The common failure mode of statistics and economics

September 02, 2019

Both Economics and Statistics share a peculiar failure mode: Many critical results in both rely on “large sample”/“long run average” proofs.

The Central Limit Theorem is fundamental to much of classical statitics, including most (if not all) of the fundamental approaches that people are exposed to in their first few courses. The Efficient Market Hypothesis underpins much of the economic theory on which Western economies are based. Both are powerful tools for explaining common phenomena and often make complex problems simpler to understand and model. As a result, both are widely taught, widely known, and widely used.

The downside is that both are often over-used. Becuase their assumptions are standard and often easy to meet, it’s easy to forget the assumptions at all! The assumptions for the CLT are pretty easy. All you need are IID (independent and identically distributed) random variables with finite variance, and then you’ve got normality provided your sample’s big enough. But the larger your variance, the larger a sample you need, and in the real world, our variables are rarely IID. Does the CLT still hold? Generally, yes. Or at least it is still correct enough to be extremely useful. But this leads to complacent thought, and we start to believe that summary statistics like sample means are unimpeachably useful measures.

You see a similar process when folks apply the efficient market hypothesis. Because prices generally are efficient, and you generally can’t beat the market, it becomes axiomatic that any personal belief that deviats from the extant dogma is necessary wrong. And this is of course absurd. The efficient market hypothesis, like the CLT, has a few fundamental assumptions that both generally hold and are ubiquitous enough that it becomes easy to forget how critical they are. When it comes to money and prices, people (in aggregate) generally act rationally. People, on average, generally have rational expectations. If information is availble to everyone, the market will agree on pricing. And even when you start to relax these conditions, you don’t lose the whole shebang, you just get weaker forms of the efficient market hypothesis, which still give you long-run efficient pricing. The result is that it’s easier to dismiss criticisms of the market without bothering to investigate whether the market is thin or whether there are a few key players that can essentially set the price. It becomes easier to dismiss your own lying eyes and believe the market instead.

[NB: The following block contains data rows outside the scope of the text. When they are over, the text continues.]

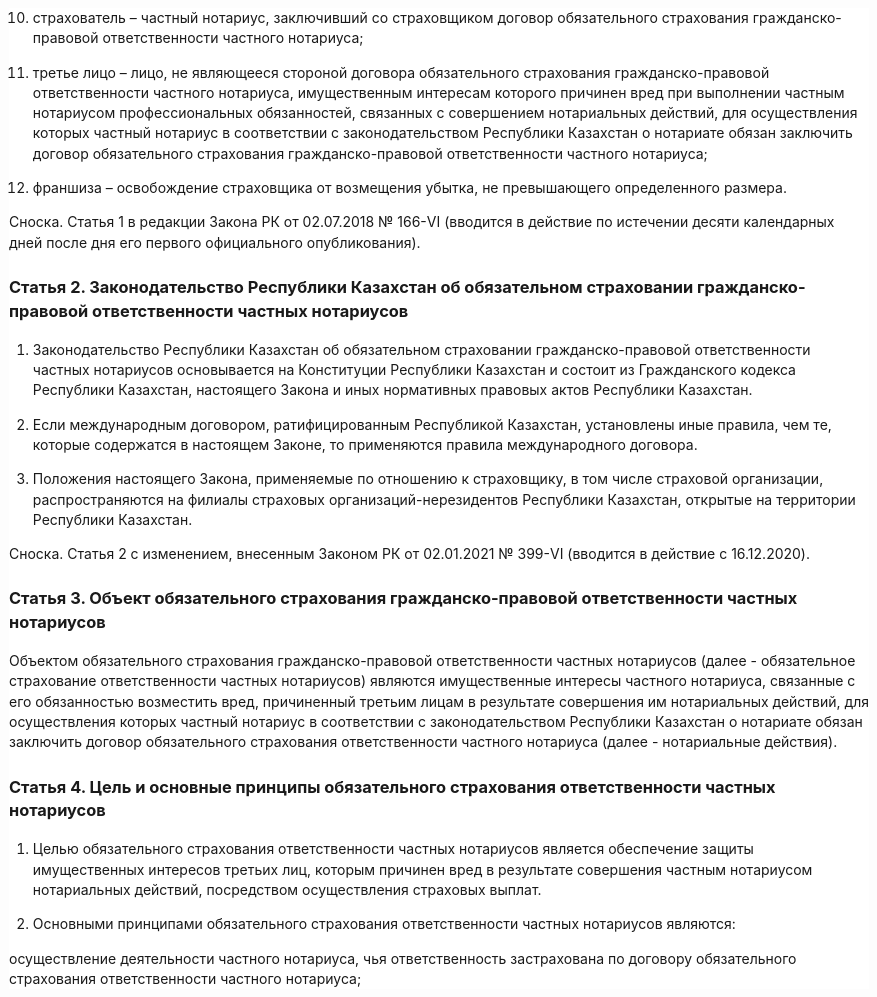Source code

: 10) страхователь – частный нотариус, заключивший со страховщиком договор обязательного страхования гражданско-правовой ответственности частного нотариуса;

11) третье лицо – лицо, не являющееся стороной договора обязательного страхования гражданско-правовой ответственности частного нотариуса, имущественным интересам которого причинен вред при выполнении частным нотариусом профессиональных обязанностей, связанных с совершением нотариальных действий, для осуществления которых частный нотариус в соответствии с законодательством Республики Казахстан о нотариате обязан заключить договор обязательного страхования гражданско-правовой ответственности частного нотариуса;

12) франшиза – освобождение страховщика от возмещения убытка, не превышающего определенного размера.

Сноска. Статья 1 в редакции Закона РК от 02.07.2018 № 166-VІ (вводится в действие по истечении десяти календарных дней после дня его первого официального опубликования).

### Статья 2. Законодательство Республики Казахстан об обязательном страховании гражданско-правовой ответственности частных нотариусов

1. Законодательство Республики Казахстан об обязательном страховании гражданско-правовой ответственности частных нотариусов основывается на Конституции Республики Казахстан и состоит из Гражданского кодекса Республики Казахстан, настоящего Закона и иных нормативных правовых актов Республики Казахстан.

2. Если международным договором, ратифицированным Республикой Казахстан, установлены иные правила, чем те, которые содержатся в настоящем Законе, то применяются правила международного договора.

3. Положения настоящего Закона, применяемые по отношению к страховщику, в том числе страховой организации, распространяются на филиалы страховых организаций-нерезидентов Республики Казахстан, открытые на территории Республики Казахстан.

Сноска. Статья 2 с изменением, внесенным Законом РК от 02.01.2021 № 399-VI (вводится в действие с 16.12.2020).

### Статья 3. Объект обязательного страхования гражданско-правовой ответственности частных нотариусов

Объектом обязательного страхования гражданско-правовой ответственности частных нотариусов (далее - обязательное страхование ответственности частных нотариусов) являются имущественные интересы частного нотариуса, связанные с его обязанностью возместить вред, причиненный третьим лицам в результате совершения им нотариальных действий, для осуществления которых частный нотариус в соответствии с законодательством Республики Казахстан о нотариате обязан заключить договор обязательного страхования ответственности частного нотариуса (далее - нотариальные действия).

### Статья 4. Цель и основные принципы обязательного страхования ответственности частных нотариусов

1. Целью обязательного страхования ответственности частных нотариусов является обеспечение защиты имущественных интересов третьих лиц, которым причинен вред в результате совершения частным нотариусом нотариальных действий, посредством осуществления страховых выплат.

2. Основными принципами обязательного страхования ответственности частных нотариусов являются:

осуществление деятельности частного нотариуса, чья ответственность застрахована по договору обязательного страхования ответственности частного нотариуса;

This post is probably echoing NN Taleb. I read Black Swan back in the day, and my (possibly faulty) memory is that he rants about quants making dumb decisions because they don’t properly account for low-probability events, in particular “unknown unkowns”. To me, this is the economists and statisticians falling into the same failure mode: Events that deviate dramatically from the known, long-term trend, that aren’t represented in the historical record, break the most common tools of the profession.

It may just be that I only think this parallel is novel or interesting because these are the fields I’ve studied. Perhaps if I studied Chemistry and Ecology, I’d be posting about how interseting it is that these two professions always view things as equilibria and that means they have a blind spot for something something. (IDK, I haven’t studied chemistry or ecology!) But I studied econ and then stats, so here we are. When I read dubious journal articles or blog posts that use statistics or economics reasoning, the most common problem I see is taking things like rationality and “IID” for granted. The CLT and efficient market hypothesis are such powerful tools that it’s easy to forget how and why they might not work.